== Segment start ==
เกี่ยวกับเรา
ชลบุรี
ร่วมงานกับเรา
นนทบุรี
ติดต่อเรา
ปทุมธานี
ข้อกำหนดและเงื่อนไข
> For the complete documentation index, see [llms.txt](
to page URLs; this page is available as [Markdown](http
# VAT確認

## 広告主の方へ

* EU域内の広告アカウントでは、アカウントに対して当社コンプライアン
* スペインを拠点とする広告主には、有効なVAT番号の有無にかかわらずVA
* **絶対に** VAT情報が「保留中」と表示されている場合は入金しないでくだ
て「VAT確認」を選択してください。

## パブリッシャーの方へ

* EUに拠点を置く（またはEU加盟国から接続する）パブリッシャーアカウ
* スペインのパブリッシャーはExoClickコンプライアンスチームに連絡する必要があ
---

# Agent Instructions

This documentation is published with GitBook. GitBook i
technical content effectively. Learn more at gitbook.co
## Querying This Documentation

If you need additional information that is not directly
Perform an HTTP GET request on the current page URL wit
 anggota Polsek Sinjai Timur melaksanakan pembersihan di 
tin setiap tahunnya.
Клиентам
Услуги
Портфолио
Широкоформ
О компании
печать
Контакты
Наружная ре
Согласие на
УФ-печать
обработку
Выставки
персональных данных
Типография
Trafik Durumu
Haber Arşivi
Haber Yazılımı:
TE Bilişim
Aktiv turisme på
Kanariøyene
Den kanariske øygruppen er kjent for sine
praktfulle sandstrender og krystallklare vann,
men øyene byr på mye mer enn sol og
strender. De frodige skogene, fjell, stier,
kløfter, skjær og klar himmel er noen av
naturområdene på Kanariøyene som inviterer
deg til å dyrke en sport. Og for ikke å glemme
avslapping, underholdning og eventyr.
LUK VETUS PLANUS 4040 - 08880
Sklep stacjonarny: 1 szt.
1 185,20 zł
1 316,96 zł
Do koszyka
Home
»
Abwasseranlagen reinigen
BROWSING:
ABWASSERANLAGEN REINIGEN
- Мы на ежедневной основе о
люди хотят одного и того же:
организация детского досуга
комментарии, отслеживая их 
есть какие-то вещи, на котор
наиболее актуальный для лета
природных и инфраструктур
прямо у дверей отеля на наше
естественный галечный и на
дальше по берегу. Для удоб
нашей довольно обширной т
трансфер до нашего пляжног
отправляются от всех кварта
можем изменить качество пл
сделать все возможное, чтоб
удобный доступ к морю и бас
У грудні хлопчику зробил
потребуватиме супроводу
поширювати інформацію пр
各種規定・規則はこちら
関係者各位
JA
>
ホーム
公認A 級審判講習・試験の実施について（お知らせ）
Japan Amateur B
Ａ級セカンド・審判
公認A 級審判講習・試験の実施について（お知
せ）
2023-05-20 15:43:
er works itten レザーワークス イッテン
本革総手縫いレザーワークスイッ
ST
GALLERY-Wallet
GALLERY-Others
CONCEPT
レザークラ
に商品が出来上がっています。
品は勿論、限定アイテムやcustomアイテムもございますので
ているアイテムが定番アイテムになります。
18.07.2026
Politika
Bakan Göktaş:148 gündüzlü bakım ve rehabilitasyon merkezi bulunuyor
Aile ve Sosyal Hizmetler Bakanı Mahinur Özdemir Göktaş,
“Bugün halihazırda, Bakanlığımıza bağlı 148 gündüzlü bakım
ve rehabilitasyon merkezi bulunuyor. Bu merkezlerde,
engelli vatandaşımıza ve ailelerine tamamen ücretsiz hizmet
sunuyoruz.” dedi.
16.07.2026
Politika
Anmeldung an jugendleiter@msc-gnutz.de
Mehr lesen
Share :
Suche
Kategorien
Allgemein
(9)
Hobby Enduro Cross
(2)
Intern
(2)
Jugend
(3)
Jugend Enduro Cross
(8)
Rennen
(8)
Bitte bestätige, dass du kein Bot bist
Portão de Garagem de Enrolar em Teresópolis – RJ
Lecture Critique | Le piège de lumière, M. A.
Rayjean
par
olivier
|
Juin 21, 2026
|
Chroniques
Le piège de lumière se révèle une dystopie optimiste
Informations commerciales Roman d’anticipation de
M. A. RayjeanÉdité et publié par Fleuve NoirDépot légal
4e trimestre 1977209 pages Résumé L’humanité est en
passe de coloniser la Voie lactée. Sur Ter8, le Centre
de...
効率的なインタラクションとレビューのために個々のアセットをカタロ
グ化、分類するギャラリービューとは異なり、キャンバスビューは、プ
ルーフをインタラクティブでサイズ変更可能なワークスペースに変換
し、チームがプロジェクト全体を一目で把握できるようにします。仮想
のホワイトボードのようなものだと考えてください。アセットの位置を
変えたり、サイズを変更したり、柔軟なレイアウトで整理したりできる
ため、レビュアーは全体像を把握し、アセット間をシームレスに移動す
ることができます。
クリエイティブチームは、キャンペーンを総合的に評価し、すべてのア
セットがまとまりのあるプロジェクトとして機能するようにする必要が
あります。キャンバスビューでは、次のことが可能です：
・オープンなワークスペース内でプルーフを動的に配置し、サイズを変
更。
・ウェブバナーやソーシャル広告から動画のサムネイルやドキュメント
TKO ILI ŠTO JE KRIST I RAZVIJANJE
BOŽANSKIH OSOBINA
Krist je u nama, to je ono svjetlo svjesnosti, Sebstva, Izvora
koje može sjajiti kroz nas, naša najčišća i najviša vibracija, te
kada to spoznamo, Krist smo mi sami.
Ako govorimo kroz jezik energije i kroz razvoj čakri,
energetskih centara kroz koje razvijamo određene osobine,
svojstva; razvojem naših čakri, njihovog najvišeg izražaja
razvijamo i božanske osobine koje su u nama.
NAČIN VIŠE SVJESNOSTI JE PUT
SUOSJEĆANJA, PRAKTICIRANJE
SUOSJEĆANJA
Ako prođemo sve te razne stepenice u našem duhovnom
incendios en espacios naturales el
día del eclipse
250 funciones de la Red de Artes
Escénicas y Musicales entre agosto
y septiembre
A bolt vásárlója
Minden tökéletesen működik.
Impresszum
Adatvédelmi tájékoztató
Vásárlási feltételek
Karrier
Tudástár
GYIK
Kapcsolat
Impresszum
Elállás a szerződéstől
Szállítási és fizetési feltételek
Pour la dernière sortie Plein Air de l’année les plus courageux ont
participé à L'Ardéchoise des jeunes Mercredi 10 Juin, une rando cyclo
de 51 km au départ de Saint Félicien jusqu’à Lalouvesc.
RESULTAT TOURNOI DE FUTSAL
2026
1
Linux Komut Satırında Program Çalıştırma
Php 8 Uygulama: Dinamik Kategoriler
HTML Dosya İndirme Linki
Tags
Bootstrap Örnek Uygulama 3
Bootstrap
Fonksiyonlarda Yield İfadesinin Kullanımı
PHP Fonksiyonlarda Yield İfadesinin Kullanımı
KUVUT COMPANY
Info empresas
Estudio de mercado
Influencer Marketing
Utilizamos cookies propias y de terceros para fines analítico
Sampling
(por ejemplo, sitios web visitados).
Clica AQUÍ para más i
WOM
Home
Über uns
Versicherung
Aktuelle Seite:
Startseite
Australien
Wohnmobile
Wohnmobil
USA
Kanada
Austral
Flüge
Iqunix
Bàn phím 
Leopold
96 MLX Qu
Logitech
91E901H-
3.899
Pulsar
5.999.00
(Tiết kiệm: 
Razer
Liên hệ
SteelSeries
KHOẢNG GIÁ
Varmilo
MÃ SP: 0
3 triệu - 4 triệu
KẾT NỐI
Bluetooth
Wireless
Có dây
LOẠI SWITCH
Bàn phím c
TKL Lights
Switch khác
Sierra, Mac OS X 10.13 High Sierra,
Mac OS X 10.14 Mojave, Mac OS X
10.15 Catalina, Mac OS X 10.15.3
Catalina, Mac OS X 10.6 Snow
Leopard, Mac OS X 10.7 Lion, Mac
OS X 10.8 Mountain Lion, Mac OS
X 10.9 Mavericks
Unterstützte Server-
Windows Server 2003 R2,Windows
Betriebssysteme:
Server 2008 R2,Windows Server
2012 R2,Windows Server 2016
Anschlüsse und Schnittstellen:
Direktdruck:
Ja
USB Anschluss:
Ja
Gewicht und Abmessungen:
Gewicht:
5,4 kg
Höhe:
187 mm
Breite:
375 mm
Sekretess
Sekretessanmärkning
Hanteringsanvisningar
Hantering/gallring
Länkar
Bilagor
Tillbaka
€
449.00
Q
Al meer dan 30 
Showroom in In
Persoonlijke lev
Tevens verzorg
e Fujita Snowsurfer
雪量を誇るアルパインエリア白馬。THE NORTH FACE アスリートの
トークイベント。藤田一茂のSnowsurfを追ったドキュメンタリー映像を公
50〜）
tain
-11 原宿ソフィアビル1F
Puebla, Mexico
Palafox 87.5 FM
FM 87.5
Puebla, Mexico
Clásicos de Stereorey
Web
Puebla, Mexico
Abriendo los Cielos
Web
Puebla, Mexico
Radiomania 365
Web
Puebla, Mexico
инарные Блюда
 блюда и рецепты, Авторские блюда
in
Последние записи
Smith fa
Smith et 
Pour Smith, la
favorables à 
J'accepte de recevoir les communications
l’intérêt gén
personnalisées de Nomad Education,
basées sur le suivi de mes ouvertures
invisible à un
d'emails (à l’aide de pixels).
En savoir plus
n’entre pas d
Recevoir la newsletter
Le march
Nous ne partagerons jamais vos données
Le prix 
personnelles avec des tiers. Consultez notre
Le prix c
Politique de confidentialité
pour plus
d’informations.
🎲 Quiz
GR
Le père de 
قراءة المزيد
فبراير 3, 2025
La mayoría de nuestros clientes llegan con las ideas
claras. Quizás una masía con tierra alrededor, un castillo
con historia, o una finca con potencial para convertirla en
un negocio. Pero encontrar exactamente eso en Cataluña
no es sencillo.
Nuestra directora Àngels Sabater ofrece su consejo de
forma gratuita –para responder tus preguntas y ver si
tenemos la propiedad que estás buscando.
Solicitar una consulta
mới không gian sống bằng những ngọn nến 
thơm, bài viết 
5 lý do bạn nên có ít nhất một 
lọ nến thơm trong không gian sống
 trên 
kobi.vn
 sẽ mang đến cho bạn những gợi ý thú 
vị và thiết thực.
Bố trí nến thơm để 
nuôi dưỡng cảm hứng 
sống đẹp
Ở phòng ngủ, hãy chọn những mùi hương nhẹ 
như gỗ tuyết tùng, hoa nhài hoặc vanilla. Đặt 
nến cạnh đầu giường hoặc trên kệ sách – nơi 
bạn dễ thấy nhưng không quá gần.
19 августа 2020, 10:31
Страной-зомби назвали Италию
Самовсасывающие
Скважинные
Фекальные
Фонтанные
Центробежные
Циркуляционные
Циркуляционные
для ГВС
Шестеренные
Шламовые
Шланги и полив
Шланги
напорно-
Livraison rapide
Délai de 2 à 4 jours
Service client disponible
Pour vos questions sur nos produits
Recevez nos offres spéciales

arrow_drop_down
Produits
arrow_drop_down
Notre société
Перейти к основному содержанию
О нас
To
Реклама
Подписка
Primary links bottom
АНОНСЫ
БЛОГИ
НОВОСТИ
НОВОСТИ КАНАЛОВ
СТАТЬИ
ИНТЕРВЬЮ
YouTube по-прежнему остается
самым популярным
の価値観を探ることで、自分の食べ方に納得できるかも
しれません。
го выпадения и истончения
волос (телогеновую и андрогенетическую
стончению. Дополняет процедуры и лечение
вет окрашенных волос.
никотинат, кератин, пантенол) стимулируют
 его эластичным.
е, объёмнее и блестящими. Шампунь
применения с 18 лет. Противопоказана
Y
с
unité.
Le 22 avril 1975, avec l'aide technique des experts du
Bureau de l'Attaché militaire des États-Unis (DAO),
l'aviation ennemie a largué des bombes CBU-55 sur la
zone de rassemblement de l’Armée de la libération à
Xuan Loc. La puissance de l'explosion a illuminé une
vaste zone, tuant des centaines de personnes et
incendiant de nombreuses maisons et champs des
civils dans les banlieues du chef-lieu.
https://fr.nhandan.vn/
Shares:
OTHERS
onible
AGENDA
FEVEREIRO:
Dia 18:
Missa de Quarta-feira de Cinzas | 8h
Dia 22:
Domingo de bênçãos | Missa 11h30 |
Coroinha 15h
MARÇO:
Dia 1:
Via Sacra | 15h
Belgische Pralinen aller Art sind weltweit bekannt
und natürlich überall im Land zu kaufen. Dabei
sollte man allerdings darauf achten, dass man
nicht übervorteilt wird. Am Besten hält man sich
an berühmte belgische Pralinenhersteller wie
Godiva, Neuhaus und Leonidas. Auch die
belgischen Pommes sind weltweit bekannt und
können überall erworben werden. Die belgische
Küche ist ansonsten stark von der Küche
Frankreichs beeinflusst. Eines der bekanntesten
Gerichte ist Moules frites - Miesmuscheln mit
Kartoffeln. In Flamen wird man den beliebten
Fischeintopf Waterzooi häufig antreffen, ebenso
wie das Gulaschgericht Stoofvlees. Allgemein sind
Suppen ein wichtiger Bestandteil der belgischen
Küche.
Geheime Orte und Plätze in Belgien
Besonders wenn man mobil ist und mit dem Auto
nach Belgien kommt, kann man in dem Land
== Segment end ==
YOUR OBJECTIVE — Give back precisely the lines above that start at the line containing "Switch khác" and end at the line containing "19 августа 2020, 10:31", inclusive. No other lines belong in the output.

OUTPUT OF THE TASK —
Switch khác
Sierra, Mac OS X 10.13 High Sierra,
Mac OS X 10.14 Mojave, Mac OS X
10.15 Catalina, Mac OS X 10.15.3
Catalina, Mac OS X 10.6 Snow
Leopard, Mac OS X 10.7 Lion, Mac
OS X 10.8 Mountain Lion, Mac OS
X 10.9 Mavericks
Unterstützte Server-
Windows Server 2003 R2,Windows
Betriebssysteme:
Server 2008 R2,Windows Server
2012 R2,Windows Server 2016
Anschlüsse und Schnittstellen:
Direktdruck:
Ja
USB Anschluss:
Ja
Gewicht und Abmessungen:
Gewicht:
5,4 kg
Höhe:
187 mm
Breite:
375 mm
Sekretess
Sekretessanmärkning
Hanteringsanvisningar
Hantering/gallring
Länkar
Bilagor
Tillbaka
€
449.00
Q
Al meer dan 30 
Showroom in In
Persoonlijke lev
Tevens verzorg
e Fujita Snowsurfer
雪量を誇るアルパインエリア白馬。THE NORTH FACE アスリートの
トークイベント。藤田一茂のSnowsurfを追ったドキュメンタリー映像を公
50〜）
tain
-11 原宿ソフィアビル1F
Puebla, Mexico
Palafox 87.5 FM
FM 87.5
Puebla, Mexico
Clásicos de Stereorey
Web
Puebla, Mexico
Abriendo los Cielos
Web
Puebla, Mexico
Radiomania 365
Web
Puebla, Mexico
инарные Блюда
 блюда и рецепты, Авторские блюда
in
Последние записи
Smith fa
Smith et 
Pour Smith, la
favorables à 
J'accepte de recevoir les communications
l’intérêt gén
personnalisées de Nomad Education,
basées sur le suivi de mes ouvertures
invisible à un
d'emails (à l’aide de pixels).
En savoir plus
n’entre pas d
Recevoir la newsletter
Le march
Nous ne partagerons jamais vos données
Le prix 
personnelles avec des tiers. Consultez notre
Le prix c
Politique de confidentialité
pour plus
d’informations.
🎲 Quiz
GR
Le père de 
قراءة المزيد
فبراير 3, 2025
La mayoría de nuestros clientes llegan con las ideas
claras. Quizás una masía con tierra alrededor, un castillo
con historia, o una finca con potencial para convertirla en
un negocio. Pero encontrar exactamente eso en Cataluña
no es sencillo.
Nuestra directora Àngels Sabater ofrece su consejo de
forma gratuita –para responder tus preguntas y ver si
tenemos la propiedad que estás buscando.
Solicitar una consulta
mới không gian sống bằng những ngọn nến 
thơm, bài viết 
5 lý do bạn nên có ít nhất một 
lọ nến thơm trong không gian sống
 trên 
kobi.vn
 sẽ mang đến cho bạn những gợi ý thú 
vị và thiết thực.
Bố trí nến thơm để 
nuôi dưỡng cảm hứng 
sống đẹp
Ở phòng ngủ, hãy chọn những mùi hương nhẹ 
như gỗ tuyết tùng, hoa nhài hoặc vanilla. Đặt 
nến cạnh đầu giường hoặc trên kệ sách – nơi 
bạn dễ thấy nhưng không quá gần.
19 августа 2020, 10:31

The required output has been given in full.